YOU are the teacher, and they are the students. They will see you as an expert, so behave like one, like a professional. And show them that you’re someone whom they can trust and spend their time on listening to something you want to say.

Teaching others, helping them grow was honestly one of the greatest experiences in my life. Seeing all those people day after day, seeing how they start to understand some concepts and change the way they think and solve problems.

And that’s why I’m now focusing on becoming a consultant, a mentor, a teacher in my own future. Whether it will be in programming or personal training, health and nutrition, it doesn’t matter, because as of now, I already know that what I want to do is spread the knowledge and give everyone an opportunity to learn as many things as I’ll be able to teach them.

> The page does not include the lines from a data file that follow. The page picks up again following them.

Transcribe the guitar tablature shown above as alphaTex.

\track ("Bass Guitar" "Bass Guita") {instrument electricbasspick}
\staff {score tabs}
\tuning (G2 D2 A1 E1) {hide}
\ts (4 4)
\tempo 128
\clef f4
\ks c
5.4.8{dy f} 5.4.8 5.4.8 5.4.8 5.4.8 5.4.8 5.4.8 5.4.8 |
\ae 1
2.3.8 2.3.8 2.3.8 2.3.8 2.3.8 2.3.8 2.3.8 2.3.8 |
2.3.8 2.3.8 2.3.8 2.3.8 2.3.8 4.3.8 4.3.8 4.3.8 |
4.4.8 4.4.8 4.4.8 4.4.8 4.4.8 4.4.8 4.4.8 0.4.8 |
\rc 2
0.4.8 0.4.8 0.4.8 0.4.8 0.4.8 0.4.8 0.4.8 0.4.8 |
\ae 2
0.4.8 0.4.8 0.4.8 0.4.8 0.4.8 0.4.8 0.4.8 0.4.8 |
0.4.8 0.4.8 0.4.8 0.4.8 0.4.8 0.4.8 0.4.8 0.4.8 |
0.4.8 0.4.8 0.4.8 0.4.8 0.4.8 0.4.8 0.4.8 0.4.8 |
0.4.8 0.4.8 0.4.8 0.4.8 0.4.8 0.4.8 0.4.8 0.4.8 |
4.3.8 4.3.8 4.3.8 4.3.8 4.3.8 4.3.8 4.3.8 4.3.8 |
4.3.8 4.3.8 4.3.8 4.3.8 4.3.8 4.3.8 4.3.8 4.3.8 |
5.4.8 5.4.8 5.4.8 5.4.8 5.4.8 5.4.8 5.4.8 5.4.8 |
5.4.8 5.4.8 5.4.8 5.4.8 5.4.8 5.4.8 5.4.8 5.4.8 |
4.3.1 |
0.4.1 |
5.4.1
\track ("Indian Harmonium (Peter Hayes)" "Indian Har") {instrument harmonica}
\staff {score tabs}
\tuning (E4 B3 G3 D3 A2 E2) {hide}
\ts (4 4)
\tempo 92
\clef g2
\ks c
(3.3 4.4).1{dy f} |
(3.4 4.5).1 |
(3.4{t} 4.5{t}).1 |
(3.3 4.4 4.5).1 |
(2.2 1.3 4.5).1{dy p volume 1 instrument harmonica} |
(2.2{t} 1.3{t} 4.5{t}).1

Find people that will inspire you

No matter how knowledgable you are, there are always things to learn. To make this experience reacher, you have to find people that will inspire you. Those are the people that will make you wiser, more determined and focused on your goals. Because of that I would like to say thank you to Kyle Simpson @getify for all the work he put into his great YDKJS series. This is the exact book that helped me to prepare and learn how programming language should be explained. Subject after subject, part after part. As well as to Henrik Joreteg @HenrikJoreteg for his Human JavaScript series. It really is written for “Humans”, and it helped me to learn how to explain things in the simplest words possible.